Message Boards Message Boards

Machine Learning in Finance with Classification approach

Posted 9 years ago


We discuss classification as the data-mining technique in patterns recognition and supervised machine-learning. Comparison of classification to other data exploration methods is presented and the importance of this approach is further discussed. We demonstrate the machine-learning method in finance and show how credit risk categorisation can be easily achieved with classification technique.



Searching for patterns in economic and financial data has a long history. One of the oldest approached explored by econometricians was the data arrangement into groups based on their similarities and differences. As computer resources improved there was a growth in the scope and availability of new computational methods. However, the greatest data analysis challenges are undoubtedly more recent. Advances in observational and collection methods have generated, and continue to generate enormous volumes of information that present significant storage, retrieval and analysis challenges.

The analytical tools that extract information from data can be placed into two broad and overlapping categories: (i) cluster and (ii) classification methods. Using these techniques, datasets can be classified according to a specific property by measurements indirectly related to the property of interest. An empirical relationship on the classification rule can be developed from a dataset for which the property of interest and the measurements are known. The classification rule can then be used to predict the property in samples that are not part of the original set.

In view of the above, we view classification as a data-mining technique that comes particularly helpful in finding patterns in the data that can dramatically reduce its dimensionality. It helps identifying class membership from prediction variables and identify features that either contribute or can be used to predict class membership.

Machine learning

Machine learning is a subset of artificial intelligence that incorporates a large number of statistical ideas and methods and uses algorithms that 'learn' from data. Learning is based around finding the relationship between a set of features in the data structure. Induction and deduction are two types of reasoning used in the learning process. Induction stems from the particular to the general and can be used to generate classification rules from examples by establishing 'cause-effect' relationships between existing facts. Deduction, on the other hand, is concerned with reasoning using existing knowledge. The requirement for previously acquired knowledge is one of the main differences between deduction and induction. Because deduction can be used to predict the consequences of events or to determine the prerequisite conditions for an observed event, it is at the heart of most expert systems.
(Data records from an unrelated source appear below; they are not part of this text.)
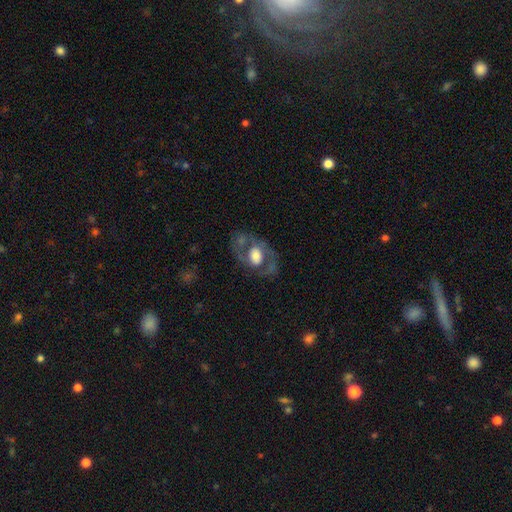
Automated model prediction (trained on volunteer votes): Smooth or featured? featured or disk (59%)
Edge-on disk? no (94%)
Bar? no (70%)
Spiral arms? no (57%)
Bulge size? large (51%)
Merging? none (59%)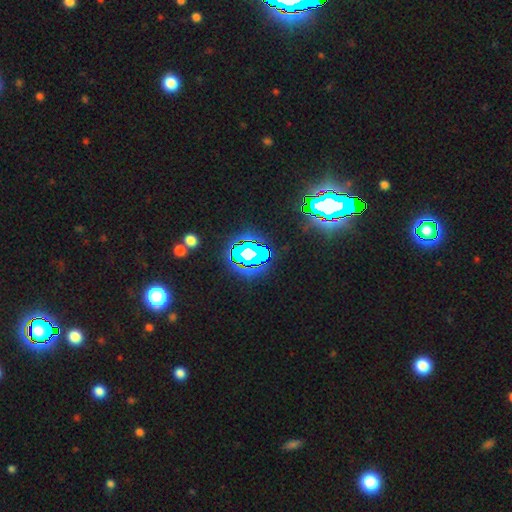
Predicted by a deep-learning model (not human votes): smooth-or-featured: star or artifact: 80% | smooth: 11% | featured or disk: 9%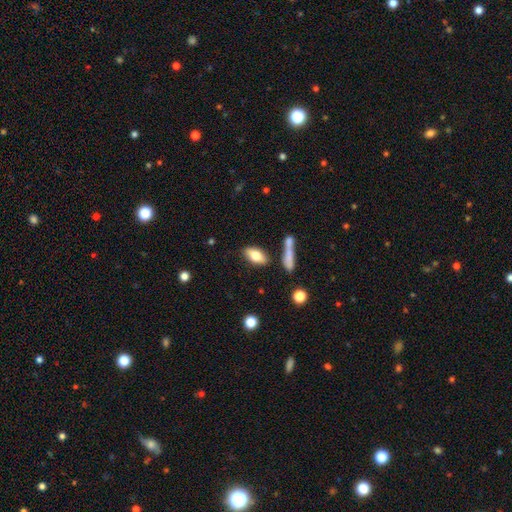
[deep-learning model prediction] A smooth galaxy with no disk features (75%) that is in between round and cigar-shaped (85%).

Vote fractions:
- Smooth or featured? smooth: 75% / featured or disk: 17% / star or artifact: 7%
- How rounded? in between: 85% / cigar-shaped: 11% / round: 4%
- Merging? none: 73% / minor disturbance: 13% / merger: 10% / major disturbance: 4%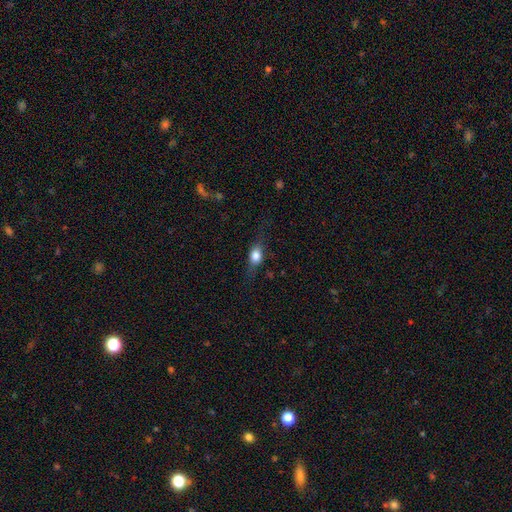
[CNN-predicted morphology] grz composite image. It shows a smooth galaxy with no disk features (67%) that is in between round and cigar-shaped (62%). Merging: none (70%).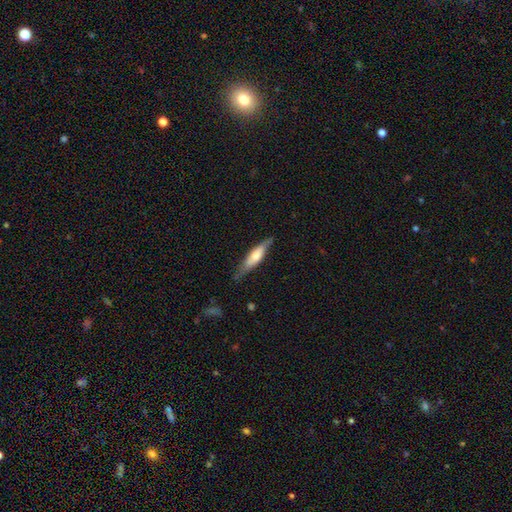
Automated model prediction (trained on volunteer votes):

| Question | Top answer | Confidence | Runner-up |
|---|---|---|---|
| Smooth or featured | smooth | 48% | featured or disk (46%) |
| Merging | none | 73% | minor disturbance (21%) |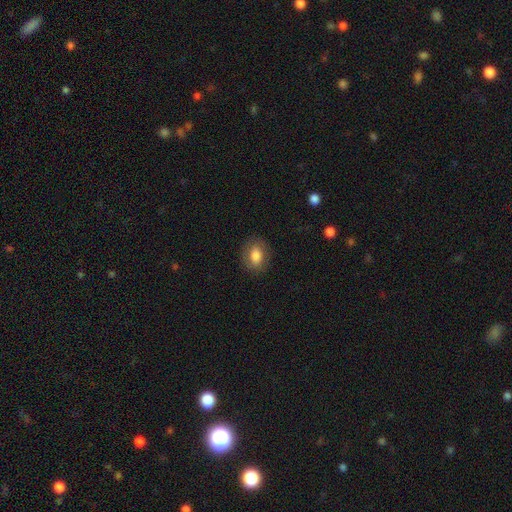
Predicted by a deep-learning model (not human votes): Morphology: type=smooth (80%); roundness=in between (70%); merging=none (84%).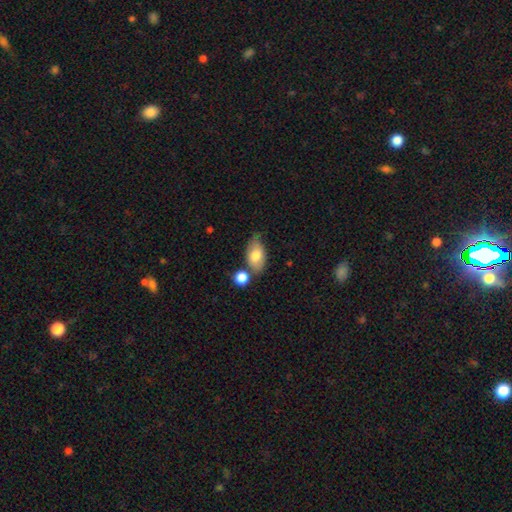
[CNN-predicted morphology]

Machine learning is primarily based on induction. Whilst this is natural consequence of the method itself, it leads to paternally two problems:

  • Learning by induction requires potentially many examples to 'acquire knowledge'

  • It is not guaranteed to be 'future-proof' since the main principle is based on what happened in the past

These difficulties are not restricted to machine learning. it is well known that relationships models based on regression should not be extrapolated beyond the limits of the original data. A good news, however, is that noise does not have consistent effects on machine learning algorithms; for example, neural networks, and instance-based methods all use 'distributed' representations This is important because distributed representations should be less susceptible to noise hence they have the potential to be more robust classifiers.

Supervised learning

Supervised learning applies to algorithms in which a 'teacher' continually assesses, or supervises, the classifier's performance during training by marking predictions as correct or incorrect. Naturally, this assumes that each case has a valid class label. Learning in this sense relates to the way in which a set of parameter values are adjusted to improve the classifiers' performance.

Unsupervised learning

On the other hand, in unsupervised learning there is no teacher and the classifier is left to find its own classes - known as clusters. The biggest benefits from an unsupervised classification are likely in knowledge-poor environments, particularly when there are large amounts of unlabeled data. As such clustering are viewed as a means of generating, rather than testing, hypotheses and related classifications.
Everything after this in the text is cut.